This exercise asks for every record to be output again exactly.

===

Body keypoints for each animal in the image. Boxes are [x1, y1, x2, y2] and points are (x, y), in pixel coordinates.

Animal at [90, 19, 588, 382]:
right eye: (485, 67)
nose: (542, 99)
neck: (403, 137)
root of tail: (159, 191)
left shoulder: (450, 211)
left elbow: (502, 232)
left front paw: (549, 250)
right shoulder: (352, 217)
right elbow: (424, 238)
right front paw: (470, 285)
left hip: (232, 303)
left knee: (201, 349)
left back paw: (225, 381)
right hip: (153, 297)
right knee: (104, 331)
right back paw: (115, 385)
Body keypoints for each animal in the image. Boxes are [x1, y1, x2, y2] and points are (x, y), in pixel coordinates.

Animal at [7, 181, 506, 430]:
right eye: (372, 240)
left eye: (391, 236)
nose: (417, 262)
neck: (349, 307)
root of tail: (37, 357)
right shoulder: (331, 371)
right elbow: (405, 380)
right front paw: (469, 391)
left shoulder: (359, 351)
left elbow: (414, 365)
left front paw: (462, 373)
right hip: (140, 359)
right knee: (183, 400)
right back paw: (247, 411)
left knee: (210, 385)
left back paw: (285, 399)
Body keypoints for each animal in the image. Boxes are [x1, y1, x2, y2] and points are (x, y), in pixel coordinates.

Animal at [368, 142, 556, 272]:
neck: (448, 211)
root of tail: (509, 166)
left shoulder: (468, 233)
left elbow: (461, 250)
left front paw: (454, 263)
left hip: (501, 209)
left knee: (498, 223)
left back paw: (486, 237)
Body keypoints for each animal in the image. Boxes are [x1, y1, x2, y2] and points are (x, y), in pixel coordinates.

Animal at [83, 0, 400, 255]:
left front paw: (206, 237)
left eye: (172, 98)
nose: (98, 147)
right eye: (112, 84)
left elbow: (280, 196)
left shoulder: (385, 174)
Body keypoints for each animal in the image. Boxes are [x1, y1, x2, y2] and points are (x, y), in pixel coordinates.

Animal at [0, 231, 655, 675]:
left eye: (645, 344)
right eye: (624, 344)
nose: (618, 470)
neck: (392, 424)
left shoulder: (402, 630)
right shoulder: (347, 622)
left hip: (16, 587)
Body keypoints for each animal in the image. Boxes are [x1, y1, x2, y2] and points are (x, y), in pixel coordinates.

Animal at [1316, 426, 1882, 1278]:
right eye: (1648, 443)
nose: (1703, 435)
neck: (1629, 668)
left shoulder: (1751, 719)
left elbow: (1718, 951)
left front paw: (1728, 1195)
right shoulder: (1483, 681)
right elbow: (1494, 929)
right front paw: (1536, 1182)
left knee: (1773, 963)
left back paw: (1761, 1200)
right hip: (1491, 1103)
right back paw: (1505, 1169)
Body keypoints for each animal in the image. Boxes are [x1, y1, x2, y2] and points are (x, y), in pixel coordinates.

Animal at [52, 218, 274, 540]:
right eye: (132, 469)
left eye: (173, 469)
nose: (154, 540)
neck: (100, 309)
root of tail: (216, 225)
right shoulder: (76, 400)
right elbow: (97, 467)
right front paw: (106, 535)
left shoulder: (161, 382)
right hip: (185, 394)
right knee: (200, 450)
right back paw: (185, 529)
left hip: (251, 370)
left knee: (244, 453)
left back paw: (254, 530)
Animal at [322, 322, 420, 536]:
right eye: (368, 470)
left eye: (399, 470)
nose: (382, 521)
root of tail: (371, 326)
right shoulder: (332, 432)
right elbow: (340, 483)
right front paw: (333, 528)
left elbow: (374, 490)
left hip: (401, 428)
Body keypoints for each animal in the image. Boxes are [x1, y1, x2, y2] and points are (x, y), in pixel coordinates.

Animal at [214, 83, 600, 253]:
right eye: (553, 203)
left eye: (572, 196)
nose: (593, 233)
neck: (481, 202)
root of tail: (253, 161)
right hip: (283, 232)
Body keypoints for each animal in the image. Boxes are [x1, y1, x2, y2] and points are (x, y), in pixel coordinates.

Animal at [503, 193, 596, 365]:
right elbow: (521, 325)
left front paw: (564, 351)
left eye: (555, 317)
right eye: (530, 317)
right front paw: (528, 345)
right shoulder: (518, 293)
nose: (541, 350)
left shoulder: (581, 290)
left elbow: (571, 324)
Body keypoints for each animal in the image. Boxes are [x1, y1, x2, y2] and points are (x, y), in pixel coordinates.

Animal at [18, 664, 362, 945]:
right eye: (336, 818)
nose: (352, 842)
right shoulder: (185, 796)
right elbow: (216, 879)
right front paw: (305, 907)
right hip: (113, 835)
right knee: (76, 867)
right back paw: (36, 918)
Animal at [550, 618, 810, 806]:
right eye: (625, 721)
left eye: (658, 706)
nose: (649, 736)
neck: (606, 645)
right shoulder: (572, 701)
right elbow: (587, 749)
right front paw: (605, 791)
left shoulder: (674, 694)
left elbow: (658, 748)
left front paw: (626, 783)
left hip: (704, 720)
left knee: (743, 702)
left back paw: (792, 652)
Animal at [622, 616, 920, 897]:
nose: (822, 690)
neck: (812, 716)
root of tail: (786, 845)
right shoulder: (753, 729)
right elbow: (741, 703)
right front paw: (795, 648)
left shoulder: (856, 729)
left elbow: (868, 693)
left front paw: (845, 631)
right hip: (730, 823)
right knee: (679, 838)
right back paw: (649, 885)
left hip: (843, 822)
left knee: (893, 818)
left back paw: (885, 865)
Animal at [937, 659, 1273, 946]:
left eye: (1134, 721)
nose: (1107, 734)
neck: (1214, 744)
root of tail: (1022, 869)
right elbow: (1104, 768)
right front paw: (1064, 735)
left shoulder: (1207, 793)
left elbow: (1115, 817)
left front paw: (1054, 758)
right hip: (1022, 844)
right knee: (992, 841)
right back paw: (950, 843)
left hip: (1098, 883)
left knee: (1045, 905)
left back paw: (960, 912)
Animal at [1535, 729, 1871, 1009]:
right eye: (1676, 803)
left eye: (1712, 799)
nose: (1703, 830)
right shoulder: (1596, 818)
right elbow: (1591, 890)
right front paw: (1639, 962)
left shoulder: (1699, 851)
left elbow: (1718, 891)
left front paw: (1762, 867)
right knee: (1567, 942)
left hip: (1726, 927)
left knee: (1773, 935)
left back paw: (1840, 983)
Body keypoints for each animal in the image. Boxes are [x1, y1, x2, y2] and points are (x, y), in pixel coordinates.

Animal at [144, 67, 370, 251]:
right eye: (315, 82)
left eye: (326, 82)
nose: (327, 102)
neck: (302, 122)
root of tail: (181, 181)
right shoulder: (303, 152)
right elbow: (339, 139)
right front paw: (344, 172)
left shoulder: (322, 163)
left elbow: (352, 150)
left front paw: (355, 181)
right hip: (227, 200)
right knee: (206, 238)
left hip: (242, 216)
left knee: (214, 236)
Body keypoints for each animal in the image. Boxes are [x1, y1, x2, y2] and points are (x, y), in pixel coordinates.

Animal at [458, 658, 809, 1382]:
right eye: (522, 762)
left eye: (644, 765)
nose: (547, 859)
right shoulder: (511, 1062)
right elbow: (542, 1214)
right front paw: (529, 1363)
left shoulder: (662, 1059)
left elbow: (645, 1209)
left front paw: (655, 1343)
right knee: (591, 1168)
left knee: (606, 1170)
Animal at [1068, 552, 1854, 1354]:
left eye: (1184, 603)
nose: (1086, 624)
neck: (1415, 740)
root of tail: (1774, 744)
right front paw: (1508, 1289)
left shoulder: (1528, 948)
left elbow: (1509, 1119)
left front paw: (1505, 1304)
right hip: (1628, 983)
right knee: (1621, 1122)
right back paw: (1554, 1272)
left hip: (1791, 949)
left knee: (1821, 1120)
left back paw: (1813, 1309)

===

-- RESULT --
Body keypoints for each animal in the image. Boxes are [x1, y1, x2, y2] and points are (x, y), in pixel coordinates.

Animal at [90, 19, 588, 382]:
right eye: (485, 67)
nose: (542, 99)
neck: (403, 137)
root of tail: (159, 191)
left shoulder: (450, 211)
left elbow: (502, 232)
left front paw: (549, 250)
right shoulder: (352, 217)
right elbow: (424, 238)
right front paw: (470, 285)
left hip: (232, 303)
left knee: (201, 349)
left back paw: (225, 381)
right hip: (153, 297)
right knee: (104, 331)
right back paw: (115, 385)
Body keypoints for each animal in the image. Boxes are [x1, y1, x2, y2] and points are (x, y), in pixel coordinates.

Animal at [7, 181, 506, 430]:
right eye: (372, 240)
left eye: (391, 236)
nose: (417, 262)
neck: (349, 307)
root of tail: (37, 357)
right shoulder: (331, 371)
right elbow: (405, 380)
right front paw: (469, 391)
left shoulder: (359, 351)
left elbow: (414, 365)
left front paw: (462, 373)
right hip: (140, 359)
right knee: (183, 400)
right back paw: (247, 411)
left knee: (210, 385)
left back paw: (285, 399)
Body keypoints for each animal in the image. Boxes are [x1, y1, x2, y2] and points are (x, y), in pixel coordinates.

Animal at [368, 142, 556, 272]:
neck: (448, 211)
root of tail: (509, 166)
left shoulder: (468, 233)
left elbow: (461, 250)
left front paw: (454, 263)
left hip: (501, 209)
left knee: (498, 223)
left back paw: (486, 237)
Body keypoints for each animal in the image. Boxes are [x1, y1, x2, y2] and points are (x, y), in pixel coordinates.

Animal at [83, 0, 400, 255]:
left front paw: (206, 237)
left eye: (172, 98)
nose: (98, 147)
right eye: (112, 84)
left elbow: (280, 196)
left shoulder: (385, 174)
Body keypoints for each animal in the image. Boxes are [x1, y1, x2, y2] and points are (x, y), in pixel coordinates.

Animal at [0, 231, 655, 675]:
left eye: (645, 344)
right eye: (624, 344)
nose: (618, 470)
neck: (392, 424)
left shoulder: (402, 630)
right shoulder: (347, 622)
left hip: (16, 587)
Body keypoints for each animal in the image. Boxes are [x1, y1, x2, y2] and points are (x, y), in pixel coordinates.

Animal at [1316, 426, 1882, 1278]:
right eye: (1648, 443)
nose: (1703, 435)
neck: (1629, 668)
left shoulder: (1751, 719)
left elbow: (1718, 951)
left front paw: (1728, 1195)
right shoulder: (1483, 681)
right elbow: (1494, 929)
right front paw: (1536, 1182)
left knee: (1773, 963)
left back paw: (1761, 1200)
right hip: (1491, 1103)
right back paw: (1505, 1169)
Body keypoints for each animal in the image. Boxes are [x1, y1, x2, y2] and points are (x, y), in pixel coordinates.

Animal at [52, 218, 274, 540]:
right eye: (132, 469)
left eye: (173, 469)
nose: (154, 540)
neck: (100, 309)
root of tail: (216, 225)
right shoulder: (76, 400)
right elbow: (97, 467)
right front paw: (106, 535)
left shoulder: (161, 382)
right hip: (185, 394)
right knee: (200, 450)
right back paw: (185, 529)
left hip: (251, 370)
left knee: (244, 453)
left back paw: (254, 530)
Animal at [322, 322, 420, 536]:
right eye: (368, 470)
left eye: (399, 470)
nose: (382, 521)
root of tail: (371, 326)
right shoulder: (332, 432)
right elbow: (340, 483)
right front paw: (333, 528)
left elbow: (374, 490)
left hip: (401, 428)
Body keypoints for each animal in the image. Boxes are [x1, y1, x2, y2] and points are (x, y), in pixel coordinates.

Animal at [214, 83, 600, 253]:
right eye: (553, 203)
left eye: (572, 196)
nose: (593, 233)
neck: (481, 202)
root of tail: (253, 161)
right hip: (283, 232)
Body keypoints for each animal in the image. Boxes are [x1, y1, x2, y2] and points are (x, y), in pixel coordinates.

Animal at [503, 193, 596, 365]:
right elbow: (521, 325)
left front paw: (564, 351)
left eye: (555, 317)
right eye: (530, 317)
right front paw: (528, 345)
right shoulder: (518, 293)
nose: (541, 350)
left shoulder: (581, 290)
left elbow: (571, 324)
Body keypoints for each animal in the image. Boxes are [x1, y1, x2, y2] and points are (x, y), in pixel coordinates.

Animal at [18, 664, 362, 945]:
right eye: (336, 818)
nose: (352, 842)
right shoulder: (185, 796)
right elbow: (216, 879)
right front paw: (305, 907)
right hip: (113, 835)
right knee: (76, 867)
right back paw: (36, 918)
Animal at [550, 618, 810, 806]:
right eye: (625, 721)
left eye: (658, 706)
nose: (649, 736)
neck: (606, 645)
right shoulder: (572, 701)
right elbow: (587, 749)
right front paw: (605, 791)
left shoulder: (674, 694)
left elbow: (658, 748)
left front paw: (626, 783)
left hip: (704, 720)
left knee: (743, 702)
left back paw: (792, 652)
Animal at [622, 616, 920, 897]:
nose: (822, 690)
neck: (812, 716)
root of tail: (786, 845)
right shoulder: (753, 729)
right elbow: (741, 703)
right front paw: (795, 648)
left shoulder: (856, 729)
left elbow: (868, 693)
left front paw: (845, 631)
right hip: (730, 823)
right knee: (679, 838)
right back paw: (649, 885)
left hip: (843, 822)
left knee: (893, 818)
left back paw: (885, 865)
Animal at [937, 659, 1273, 946]:
left eye: (1134, 721)
nose: (1107, 734)
neck: (1214, 744)
root of tail: (1022, 869)
right elbow: (1104, 768)
right front paw: (1064, 735)
left shoulder: (1207, 793)
left elbow: (1115, 817)
left front paw: (1054, 758)
right hip: (1022, 844)
right knee: (992, 841)
right back paw: (950, 843)
left hip: (1098, 883)
left knee: (1045, 905)
left back paw: (960, 912)
Animal at [1535, 729, 1871, 1009]:
right eye: (1676, 803)
left eye: (1712, 799)
nose: (1703, 830)
right shoulder: (1596, 818)
right elbow: (1591, 890)
right front paw: (1639, 962)
left shoulder: (1699, 851)
left elbow: (1718, 891)
left front paw: (1762, 867)
right knee: (1567, 942)
left hip: (1726, 927)
left knee: (1773, 935)
left back paw: (1840, 983)
Body keypoints for each animal in the image. Boxes are [x1, y1, x2, y2] and points are (x, y), in pixel coordinates.

Animal at [144, 67, 370, 251]:
right eye: (315, 82)
left eye: (326, 82)
nose: (327, 102)
neck: (302, 122)
root of tail: (181, 181)
right shoulder: (303, 152)
right elbow: (339, 139)
right front paw: (344, 172)
left shoulder: (322, 163)
left elbow: (352, 150)
left front paw: (355, 181)
right hip: (227, 200)
right knee: (206, 238)
left hip: (242, 216)
left knee: (214, 236)
Body keypoints for each animal in the image. Boxes are [x1, y1, x2, y2] and points are (x, y), in pixel coordinates.

Animal at [458, 658, 809, 1382]:
right eye: (522, 762)
left eye: (644, 765)
nose: (547, 859)
right shoulder: (511, 1062)
right elbow: (542, 1214)
right front paw: (529, 1363)
left shoulder: (662, 1059)
left elbow: (645, 1209)
left front paw: (655, 1343)
right knee: (591, 1168)
left knee: (606, 1170)
Animal at [1068, 552, 1854, 1354]:
left eye: (1184, 603)
nose: (1086, 624)
neck: (1415, 740)
root of tail: (1774, 744)
right front paw: (1508, 1289)
left shoulder: (1528, 948)
left elbow: (1509, 1119)
left front paw: (1505, 1304)
right hip: (1628, 983)
right knee: (1621, 1122)
right back paw: (1554, 1272)
left hip: (1791, 949)
left knee: (1821, 1120)
left back paw: (1813, 1309)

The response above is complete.